Step 4 — Use two pointers with justified elimination
Start with the maximum possible width:
leftat the beginningrightat the end
At each step:
- compute the area
- move the pointer at the smaller height
- try to find a better limiting height even with smaller width
The interactive editor needs JavaScript. You can still read the prompt and copy the starter code below.
Starter code
export function maxArea(height: number[]): number {
// your solution here
return 0
}
Haven't solved it yet?
Viewing the solution now may reduce learning. It's worth trying a bit more.
Open the reference solution
Without JavaScript, the reference solution is shown inline instead of in a dialog.
Solution
Final complexity
Time: O(n)
Space: O(1)
Solution 1 — Test every pair
Useful as a baseline, but too expensive.
export function maxArea(height: number[]): number {
let best = 0
for (let left = 0; left < height.length; left += 1) {
for (let right = left + 1; right < height.length; right += 1) {
const width = right - left
const currentHeight = Math.min(height[left], height[right])
best = Math.max(best, width * currentHeight)
}
}
return best
}Solution 2 — Two pointers with greedy reasoning
Now the search only moves where a real improvement is still possible.
export function maxArea(height: number[]): number {
let left = 0
let right = height.length - 1
let best = 0
while (left < right) {
const width = right - left
const currentHeight = Math.min(height[left], height[right])
best = Math.max(best, width * currentHeight)
if (height[left] <= height[right]) {
left += 1
} else {
right -= 1
}
}
return best
}The value here is not only getting the answer.
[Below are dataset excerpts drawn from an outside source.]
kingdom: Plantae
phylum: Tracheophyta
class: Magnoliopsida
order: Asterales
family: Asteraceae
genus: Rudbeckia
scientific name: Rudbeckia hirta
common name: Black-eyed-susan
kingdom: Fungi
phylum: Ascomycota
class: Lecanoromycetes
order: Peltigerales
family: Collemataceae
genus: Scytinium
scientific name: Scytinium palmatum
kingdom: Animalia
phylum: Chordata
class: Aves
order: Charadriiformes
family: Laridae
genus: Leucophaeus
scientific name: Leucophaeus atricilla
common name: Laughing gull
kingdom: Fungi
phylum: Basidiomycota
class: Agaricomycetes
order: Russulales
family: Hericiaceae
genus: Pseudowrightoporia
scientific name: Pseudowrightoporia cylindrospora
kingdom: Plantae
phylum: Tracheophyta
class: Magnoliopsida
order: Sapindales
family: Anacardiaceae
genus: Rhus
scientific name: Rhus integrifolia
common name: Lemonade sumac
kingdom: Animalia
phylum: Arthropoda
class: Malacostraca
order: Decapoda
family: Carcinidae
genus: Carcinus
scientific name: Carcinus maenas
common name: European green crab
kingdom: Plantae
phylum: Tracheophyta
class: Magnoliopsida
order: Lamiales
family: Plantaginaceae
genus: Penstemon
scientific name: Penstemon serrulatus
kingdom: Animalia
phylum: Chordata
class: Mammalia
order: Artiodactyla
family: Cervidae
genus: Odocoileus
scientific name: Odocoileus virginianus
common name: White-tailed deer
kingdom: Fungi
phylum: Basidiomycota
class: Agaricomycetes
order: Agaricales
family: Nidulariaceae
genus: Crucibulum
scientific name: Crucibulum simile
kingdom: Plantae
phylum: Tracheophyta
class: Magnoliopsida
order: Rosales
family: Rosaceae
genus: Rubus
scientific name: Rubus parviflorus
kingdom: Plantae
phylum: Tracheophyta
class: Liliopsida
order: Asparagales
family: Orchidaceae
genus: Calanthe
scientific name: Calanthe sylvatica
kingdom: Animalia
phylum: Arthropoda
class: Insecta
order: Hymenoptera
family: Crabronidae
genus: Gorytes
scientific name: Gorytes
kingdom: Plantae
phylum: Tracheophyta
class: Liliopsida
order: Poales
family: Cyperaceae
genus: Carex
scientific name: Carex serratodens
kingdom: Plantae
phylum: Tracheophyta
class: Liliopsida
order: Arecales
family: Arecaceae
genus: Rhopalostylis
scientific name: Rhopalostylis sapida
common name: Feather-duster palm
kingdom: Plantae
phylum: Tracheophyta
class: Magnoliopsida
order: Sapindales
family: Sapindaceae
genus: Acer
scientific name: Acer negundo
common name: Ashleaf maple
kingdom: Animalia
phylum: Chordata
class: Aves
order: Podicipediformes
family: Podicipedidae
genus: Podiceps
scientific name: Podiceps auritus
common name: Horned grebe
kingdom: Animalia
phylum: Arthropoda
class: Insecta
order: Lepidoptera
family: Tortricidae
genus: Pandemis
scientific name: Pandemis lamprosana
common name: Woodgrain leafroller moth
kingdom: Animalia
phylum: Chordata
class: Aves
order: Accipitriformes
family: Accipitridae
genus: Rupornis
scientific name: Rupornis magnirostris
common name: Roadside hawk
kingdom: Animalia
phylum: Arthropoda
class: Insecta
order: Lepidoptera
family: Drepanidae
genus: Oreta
It is being able to justify the move.
What to say in the interview
A strong short explanation would be:
The area depends on width and the shorter side. I start with the widest possible container and, at each step, move the pointer at the shorter side. The reason is that moving the taller side does not fix the current bottleneck and still reduces width. So only the limiting side can open a chance for improvement.
That shows that you:
- understood what really limits the area
- justified the greedy choice
- turned the algorithm into an argument, not a template
When this pattern shows up again
The same pattern comes back when you need to:
- compare extremes
- move only the side limiting the current answer
- eliminate search with an impossibility argument
- explain why a greedy choice makes sense
The point is not memorizing “move the smaller one.”
The point is justifying why moving the larger one does not help.